■ **Stored entries**:
────────────────────

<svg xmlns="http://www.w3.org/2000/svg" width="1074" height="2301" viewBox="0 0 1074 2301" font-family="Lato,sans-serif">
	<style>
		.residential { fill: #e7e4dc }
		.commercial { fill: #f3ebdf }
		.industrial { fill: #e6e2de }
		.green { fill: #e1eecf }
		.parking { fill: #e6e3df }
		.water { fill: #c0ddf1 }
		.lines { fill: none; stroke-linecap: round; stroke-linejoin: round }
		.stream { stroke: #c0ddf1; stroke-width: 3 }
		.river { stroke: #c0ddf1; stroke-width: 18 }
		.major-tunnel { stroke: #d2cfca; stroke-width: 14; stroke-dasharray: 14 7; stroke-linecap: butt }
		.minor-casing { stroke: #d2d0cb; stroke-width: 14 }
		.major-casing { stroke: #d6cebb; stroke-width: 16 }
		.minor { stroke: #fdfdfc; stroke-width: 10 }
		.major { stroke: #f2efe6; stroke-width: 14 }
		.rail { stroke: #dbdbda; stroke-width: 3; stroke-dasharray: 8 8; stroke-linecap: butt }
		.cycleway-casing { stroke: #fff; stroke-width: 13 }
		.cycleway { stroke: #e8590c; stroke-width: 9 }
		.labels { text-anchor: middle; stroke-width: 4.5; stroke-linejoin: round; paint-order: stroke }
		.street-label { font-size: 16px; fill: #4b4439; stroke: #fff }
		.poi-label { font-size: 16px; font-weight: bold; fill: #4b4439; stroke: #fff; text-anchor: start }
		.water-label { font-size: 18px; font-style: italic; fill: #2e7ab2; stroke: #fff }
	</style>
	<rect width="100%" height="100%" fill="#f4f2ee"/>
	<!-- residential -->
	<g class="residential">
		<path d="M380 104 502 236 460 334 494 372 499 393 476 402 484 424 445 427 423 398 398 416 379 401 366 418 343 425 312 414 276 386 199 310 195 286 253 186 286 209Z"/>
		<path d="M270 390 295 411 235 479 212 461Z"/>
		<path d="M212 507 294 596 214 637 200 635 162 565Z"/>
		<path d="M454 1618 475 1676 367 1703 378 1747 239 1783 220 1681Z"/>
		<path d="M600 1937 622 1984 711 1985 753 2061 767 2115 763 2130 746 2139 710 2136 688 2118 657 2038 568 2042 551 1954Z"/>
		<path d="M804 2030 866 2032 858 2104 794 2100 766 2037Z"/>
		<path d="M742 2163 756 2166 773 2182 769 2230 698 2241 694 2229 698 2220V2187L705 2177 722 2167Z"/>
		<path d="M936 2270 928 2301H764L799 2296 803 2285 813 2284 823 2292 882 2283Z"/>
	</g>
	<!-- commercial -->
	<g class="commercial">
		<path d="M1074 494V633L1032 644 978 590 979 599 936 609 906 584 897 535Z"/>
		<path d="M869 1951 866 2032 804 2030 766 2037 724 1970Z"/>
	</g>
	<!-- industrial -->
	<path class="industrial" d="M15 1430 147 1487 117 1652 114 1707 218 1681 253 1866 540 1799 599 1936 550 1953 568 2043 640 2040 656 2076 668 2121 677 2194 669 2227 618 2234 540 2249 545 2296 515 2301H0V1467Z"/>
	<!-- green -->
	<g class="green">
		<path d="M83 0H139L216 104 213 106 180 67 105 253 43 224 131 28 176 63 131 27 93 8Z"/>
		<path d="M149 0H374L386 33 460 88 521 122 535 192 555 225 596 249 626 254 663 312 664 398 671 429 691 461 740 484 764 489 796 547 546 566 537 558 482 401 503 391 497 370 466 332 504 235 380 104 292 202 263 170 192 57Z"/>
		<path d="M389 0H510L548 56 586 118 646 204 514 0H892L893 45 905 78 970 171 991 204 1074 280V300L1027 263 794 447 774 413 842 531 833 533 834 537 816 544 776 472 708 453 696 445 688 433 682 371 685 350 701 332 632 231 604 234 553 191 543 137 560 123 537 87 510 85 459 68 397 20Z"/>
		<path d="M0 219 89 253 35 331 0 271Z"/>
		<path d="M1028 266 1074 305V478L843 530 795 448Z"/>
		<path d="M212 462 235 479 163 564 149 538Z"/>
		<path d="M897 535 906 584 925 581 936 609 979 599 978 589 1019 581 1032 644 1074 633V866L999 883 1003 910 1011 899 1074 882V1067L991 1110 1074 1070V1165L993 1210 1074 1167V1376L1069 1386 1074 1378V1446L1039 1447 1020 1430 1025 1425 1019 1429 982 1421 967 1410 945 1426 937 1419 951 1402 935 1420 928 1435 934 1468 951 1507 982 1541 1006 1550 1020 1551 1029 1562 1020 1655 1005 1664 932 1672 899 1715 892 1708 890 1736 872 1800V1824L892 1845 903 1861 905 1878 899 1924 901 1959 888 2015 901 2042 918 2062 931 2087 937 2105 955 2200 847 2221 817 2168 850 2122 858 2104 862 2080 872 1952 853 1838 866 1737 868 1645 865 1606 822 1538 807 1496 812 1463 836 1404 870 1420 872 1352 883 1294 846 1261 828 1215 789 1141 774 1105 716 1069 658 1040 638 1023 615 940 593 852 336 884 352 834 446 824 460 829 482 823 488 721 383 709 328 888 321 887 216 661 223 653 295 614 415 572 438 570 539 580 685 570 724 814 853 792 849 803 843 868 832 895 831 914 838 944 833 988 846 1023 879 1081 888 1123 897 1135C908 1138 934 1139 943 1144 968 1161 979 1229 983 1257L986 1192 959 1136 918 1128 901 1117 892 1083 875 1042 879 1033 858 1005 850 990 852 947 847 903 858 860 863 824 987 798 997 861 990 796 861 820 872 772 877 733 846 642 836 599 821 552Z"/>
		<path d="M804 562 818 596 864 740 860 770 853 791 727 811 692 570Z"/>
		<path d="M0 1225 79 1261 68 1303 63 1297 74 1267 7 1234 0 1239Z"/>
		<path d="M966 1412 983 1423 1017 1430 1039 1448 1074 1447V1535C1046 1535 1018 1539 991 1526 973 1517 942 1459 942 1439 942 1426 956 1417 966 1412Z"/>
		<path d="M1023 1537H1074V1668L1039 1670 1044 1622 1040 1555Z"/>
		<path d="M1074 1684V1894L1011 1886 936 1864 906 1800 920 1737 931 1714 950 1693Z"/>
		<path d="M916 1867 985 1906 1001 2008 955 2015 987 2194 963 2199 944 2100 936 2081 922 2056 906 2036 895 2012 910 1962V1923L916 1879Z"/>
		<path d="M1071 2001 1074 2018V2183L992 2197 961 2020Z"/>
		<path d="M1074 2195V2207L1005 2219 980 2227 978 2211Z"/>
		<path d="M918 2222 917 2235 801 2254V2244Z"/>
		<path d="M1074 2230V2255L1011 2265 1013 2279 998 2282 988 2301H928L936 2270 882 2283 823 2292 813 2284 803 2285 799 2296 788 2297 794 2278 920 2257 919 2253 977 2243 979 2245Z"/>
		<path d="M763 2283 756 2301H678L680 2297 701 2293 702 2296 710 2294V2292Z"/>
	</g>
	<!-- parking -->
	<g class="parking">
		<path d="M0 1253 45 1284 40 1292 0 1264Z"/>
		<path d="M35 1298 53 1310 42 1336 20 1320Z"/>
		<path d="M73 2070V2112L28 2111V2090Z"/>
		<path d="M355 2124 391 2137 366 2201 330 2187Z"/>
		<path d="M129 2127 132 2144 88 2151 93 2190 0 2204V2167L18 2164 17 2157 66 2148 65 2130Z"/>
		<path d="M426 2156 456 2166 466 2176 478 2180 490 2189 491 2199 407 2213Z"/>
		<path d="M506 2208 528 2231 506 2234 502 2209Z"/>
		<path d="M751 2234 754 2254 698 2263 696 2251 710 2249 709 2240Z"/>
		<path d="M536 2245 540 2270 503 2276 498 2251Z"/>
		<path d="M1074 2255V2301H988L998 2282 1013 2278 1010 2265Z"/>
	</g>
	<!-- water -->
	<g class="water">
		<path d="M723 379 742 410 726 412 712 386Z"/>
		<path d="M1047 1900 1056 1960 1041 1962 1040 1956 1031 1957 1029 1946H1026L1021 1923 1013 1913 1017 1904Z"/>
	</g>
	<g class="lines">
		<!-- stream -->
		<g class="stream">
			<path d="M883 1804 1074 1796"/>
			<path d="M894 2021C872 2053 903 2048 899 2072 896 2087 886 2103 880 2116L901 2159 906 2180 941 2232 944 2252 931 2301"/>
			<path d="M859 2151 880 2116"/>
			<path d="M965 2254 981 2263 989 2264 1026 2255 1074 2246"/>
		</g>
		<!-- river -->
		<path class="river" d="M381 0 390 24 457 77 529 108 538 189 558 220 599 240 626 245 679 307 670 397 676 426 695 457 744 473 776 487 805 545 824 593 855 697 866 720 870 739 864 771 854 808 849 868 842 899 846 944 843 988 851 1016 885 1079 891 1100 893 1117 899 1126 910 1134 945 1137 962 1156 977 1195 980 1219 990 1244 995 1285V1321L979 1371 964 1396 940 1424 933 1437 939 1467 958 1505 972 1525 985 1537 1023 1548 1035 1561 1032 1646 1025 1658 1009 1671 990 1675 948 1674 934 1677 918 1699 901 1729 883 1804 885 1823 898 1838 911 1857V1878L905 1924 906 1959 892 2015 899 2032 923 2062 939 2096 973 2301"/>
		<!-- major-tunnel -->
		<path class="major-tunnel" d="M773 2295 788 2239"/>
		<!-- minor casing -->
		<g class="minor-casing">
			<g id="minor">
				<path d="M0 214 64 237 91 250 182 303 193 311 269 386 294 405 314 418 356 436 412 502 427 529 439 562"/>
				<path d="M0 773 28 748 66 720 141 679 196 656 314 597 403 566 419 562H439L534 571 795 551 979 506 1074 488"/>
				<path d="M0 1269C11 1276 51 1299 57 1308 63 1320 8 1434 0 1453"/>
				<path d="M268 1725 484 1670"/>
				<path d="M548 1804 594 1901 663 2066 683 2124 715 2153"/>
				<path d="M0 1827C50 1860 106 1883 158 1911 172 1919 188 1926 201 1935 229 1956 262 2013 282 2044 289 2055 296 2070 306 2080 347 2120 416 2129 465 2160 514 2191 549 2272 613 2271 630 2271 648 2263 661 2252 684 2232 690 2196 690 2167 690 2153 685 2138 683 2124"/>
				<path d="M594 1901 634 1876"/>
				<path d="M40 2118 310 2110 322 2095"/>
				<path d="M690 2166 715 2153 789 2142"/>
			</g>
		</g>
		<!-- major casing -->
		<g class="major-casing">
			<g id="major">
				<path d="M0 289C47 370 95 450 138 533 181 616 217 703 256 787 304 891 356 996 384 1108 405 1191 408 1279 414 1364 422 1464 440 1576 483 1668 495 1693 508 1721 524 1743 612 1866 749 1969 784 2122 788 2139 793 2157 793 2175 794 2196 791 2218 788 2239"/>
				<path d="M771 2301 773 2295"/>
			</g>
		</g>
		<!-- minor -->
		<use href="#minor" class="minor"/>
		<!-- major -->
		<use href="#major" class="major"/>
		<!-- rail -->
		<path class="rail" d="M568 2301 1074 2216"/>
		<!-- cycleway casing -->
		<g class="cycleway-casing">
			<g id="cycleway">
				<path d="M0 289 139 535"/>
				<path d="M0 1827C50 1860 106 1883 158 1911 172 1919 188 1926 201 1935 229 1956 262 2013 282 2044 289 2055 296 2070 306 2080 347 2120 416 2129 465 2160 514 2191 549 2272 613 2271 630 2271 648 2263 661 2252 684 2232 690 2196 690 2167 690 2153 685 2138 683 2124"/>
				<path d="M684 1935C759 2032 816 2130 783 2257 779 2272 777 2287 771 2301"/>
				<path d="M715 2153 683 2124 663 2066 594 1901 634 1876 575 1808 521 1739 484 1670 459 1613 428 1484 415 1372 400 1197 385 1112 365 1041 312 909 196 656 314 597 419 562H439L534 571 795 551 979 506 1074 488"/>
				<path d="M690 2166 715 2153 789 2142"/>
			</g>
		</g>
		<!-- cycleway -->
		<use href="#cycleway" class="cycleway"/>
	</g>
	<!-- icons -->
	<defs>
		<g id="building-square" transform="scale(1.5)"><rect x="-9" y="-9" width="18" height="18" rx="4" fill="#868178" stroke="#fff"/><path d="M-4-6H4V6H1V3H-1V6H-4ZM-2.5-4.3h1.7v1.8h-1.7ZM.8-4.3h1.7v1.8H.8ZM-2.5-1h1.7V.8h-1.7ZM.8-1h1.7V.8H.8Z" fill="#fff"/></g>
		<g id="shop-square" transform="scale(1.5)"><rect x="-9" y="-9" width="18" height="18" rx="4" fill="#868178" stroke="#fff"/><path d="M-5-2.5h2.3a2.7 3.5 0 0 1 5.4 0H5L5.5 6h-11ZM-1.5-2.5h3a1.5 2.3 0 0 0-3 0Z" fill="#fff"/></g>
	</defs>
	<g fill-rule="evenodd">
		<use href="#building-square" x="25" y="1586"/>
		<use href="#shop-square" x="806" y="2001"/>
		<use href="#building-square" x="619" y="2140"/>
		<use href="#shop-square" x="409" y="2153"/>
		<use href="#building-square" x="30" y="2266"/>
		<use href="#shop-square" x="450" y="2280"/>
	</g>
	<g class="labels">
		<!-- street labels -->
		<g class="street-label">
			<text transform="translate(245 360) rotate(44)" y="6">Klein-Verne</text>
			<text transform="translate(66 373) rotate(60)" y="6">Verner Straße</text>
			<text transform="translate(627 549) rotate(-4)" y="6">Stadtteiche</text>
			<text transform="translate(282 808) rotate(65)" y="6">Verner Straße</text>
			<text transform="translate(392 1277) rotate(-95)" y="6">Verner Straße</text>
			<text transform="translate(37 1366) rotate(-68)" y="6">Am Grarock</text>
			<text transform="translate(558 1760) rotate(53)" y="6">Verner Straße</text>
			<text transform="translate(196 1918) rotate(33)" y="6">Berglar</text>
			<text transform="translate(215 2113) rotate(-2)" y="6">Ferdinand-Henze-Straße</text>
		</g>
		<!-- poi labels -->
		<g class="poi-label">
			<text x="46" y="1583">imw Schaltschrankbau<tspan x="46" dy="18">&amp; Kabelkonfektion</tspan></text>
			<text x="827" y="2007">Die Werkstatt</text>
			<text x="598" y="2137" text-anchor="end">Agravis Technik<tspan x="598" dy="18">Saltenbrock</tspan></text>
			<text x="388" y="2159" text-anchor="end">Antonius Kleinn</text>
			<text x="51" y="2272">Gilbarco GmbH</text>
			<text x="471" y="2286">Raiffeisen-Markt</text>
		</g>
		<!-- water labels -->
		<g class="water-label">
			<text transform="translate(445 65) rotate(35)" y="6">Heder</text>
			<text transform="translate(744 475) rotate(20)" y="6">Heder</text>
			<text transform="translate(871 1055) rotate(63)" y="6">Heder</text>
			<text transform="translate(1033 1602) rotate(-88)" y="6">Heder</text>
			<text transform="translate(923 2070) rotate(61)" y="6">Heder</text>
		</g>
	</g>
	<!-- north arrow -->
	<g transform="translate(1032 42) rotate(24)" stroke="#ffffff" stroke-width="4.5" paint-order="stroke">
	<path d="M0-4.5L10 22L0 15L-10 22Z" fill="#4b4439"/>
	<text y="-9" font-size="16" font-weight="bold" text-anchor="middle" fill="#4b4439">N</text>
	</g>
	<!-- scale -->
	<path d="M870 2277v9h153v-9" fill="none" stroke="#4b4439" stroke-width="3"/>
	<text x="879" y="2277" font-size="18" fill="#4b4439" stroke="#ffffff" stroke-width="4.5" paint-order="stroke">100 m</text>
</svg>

────────────────────

■ **Work request**: From the entries above, copy every line containing the word "lines".

■ **Expected output**:
		.lines { fill: none; stroke-linecap: round; stroke-linejoin: round }
	<g class="lines">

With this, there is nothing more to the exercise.